We’ve all been dealing with the COVID-19 pandemic in one way or another for two years now. While that is not a milestone any of us want to celebrate, it is one that is worthy of acknowledging. Throughout the past two years Health and Social care workers across the country have responded to the needs of those in their care with dedication and energy. While the sense of pride this brings is well earned, the impact of such exertion should not be downplayed.

The feeling amongst the general public may be that, with the last of the restrictions lifting, the pandemic is over. We are acutely aware, however, that for those working in health and social care, this is not the case. We still see a high number of COVID cases, a lot of people still require hospital care, people are still developing Long COVID which will need to be managed for an extended period, and most unfortunately, we are still seeing a steady number of COVID-related deaths. On top of this, staff numbers continue to be impacted by the need to self-isolate, and backlogs worsened by COVID still need managed.

We know that a lot of you have been exhausted for the past two years, and in this regard, things may not be easing up. For that reason, it is as important as ever to look back on what has helped you to get through to where you are now, and draw on the things that have helped you cope. You might have found daily walks, talking to friends, or planning enjoyable activities are the strategies that have helped.

It takes a lot of energy to keep working at this pace, especially for such a long time. It’s to be expected that you will often be feeling fatigued as your body tries to recover and recuperate from using up so much energy. Fatigue isn’t just physically tiring, it can be mentally draining too. You might find yourself feeling at times anxious about what is going on, and at others feeling low or numb due to the exhaustion of it all. Both of these are normal reactions to extreme situations.

Things that can help

Listen to the signals of your body and get some rest when you need to. When you’re working at full tilt you might not realise just how physically and emotionally exhausted you are until you stop.

Talk to your colleagues and managers about how you can take breaks during your shifts and where you can get uninterrupted rest with something to eat and drink. Eating well and staying hydrated are two of the most important things you can do to best maintain your energy levels. This post might give you some ideas to help you do that.

Make sure you take your annual leave. You might have fallen into the habit of not taking as much leave as you’re entitled to over the past couple of years, or it may simply not have been feasible for you to take it all. It’s important to get back into the habit of giving yourself time off now though. You need to give yourself the time to recuperate.

It sounds obvious to say, but feelings of exhaustion will be worsened if you’re also struggling to sleep well. If you find you are experiencing difficulties with your sleep, you might benefit from trying Sleepio. Sleepio is a six-session, computer-based cognitive behavioural therapy programme developed by experts in sleep medicine, which aims to help you overcome sleep difficulties and insomnia. You can also watch Dr Dimitri Gavriloff, Clinical Lead for Sleepio, present his tips for improving your sleep here. As with all of our recordings, an audio-only version can be listened to on the go via our Spotify page.

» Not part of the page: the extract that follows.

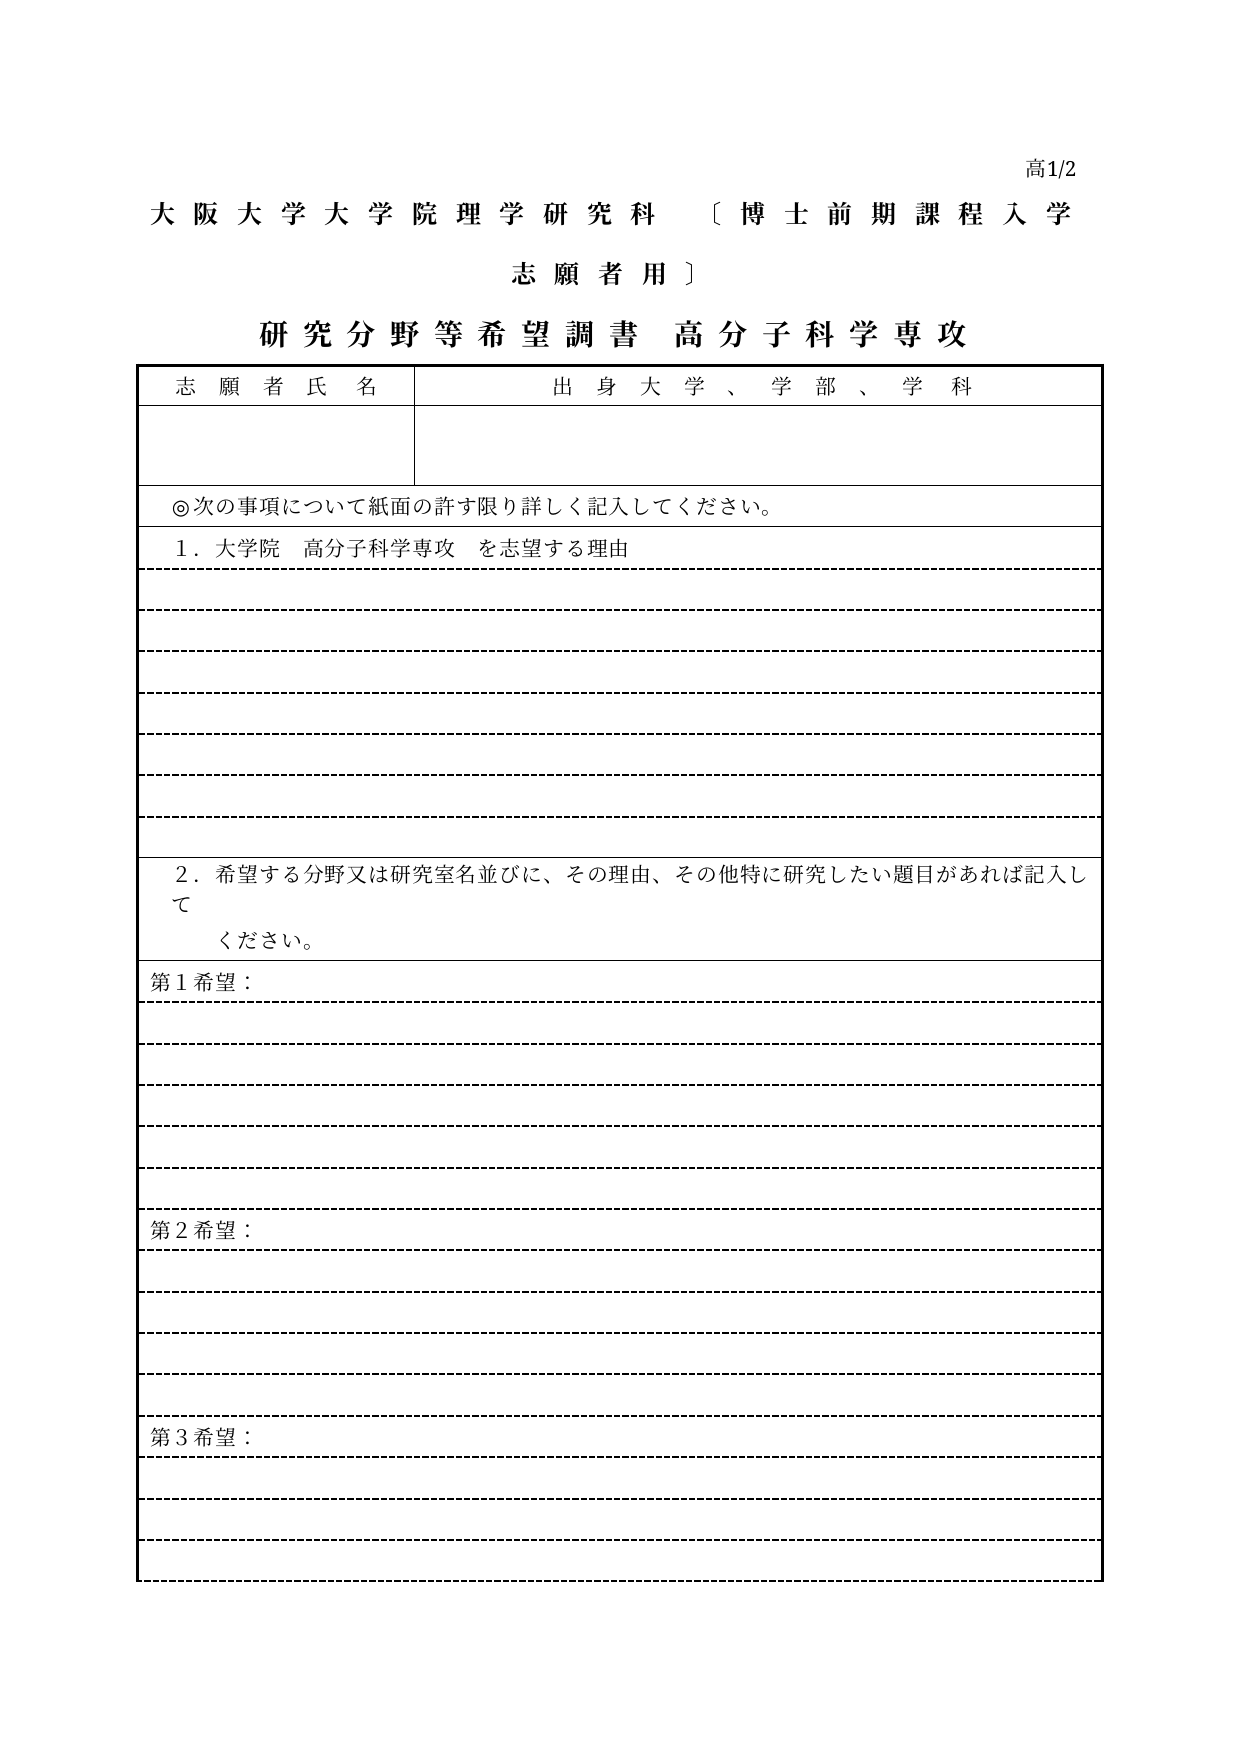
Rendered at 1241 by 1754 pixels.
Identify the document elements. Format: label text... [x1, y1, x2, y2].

If you feel anxious about anything which is going on in either your work or personal life, you might benefit from trying Daylight. Daylight is a smartphone-based cognitive behavioural therapy programme which aims to help you develop techniques which you can put into practice any time you feel yourself struggling with anxiety. You can also watch this series of short videos featuring mindfulness practitioner Tracey Moggeridge presenting short relaxation exercises.

For help with a number of common issues, such as depression, anxiety, stress, and alcohol use, you might benefit from trying Silvercloud. Silvercloud is an online cognitive behavioural therapy programme providing you with the tools to manage a number of common issues. Create an account using the instructions in this link. Once you’ve created an account and logged in you can pick the course most suitable to your needs, or complete a short wellbeing questionnaire and select a course from those recommended to you.

Finally, Fight Fatigue is a resource for better understanding what Fatigue is and what you can do about it. You can find it here.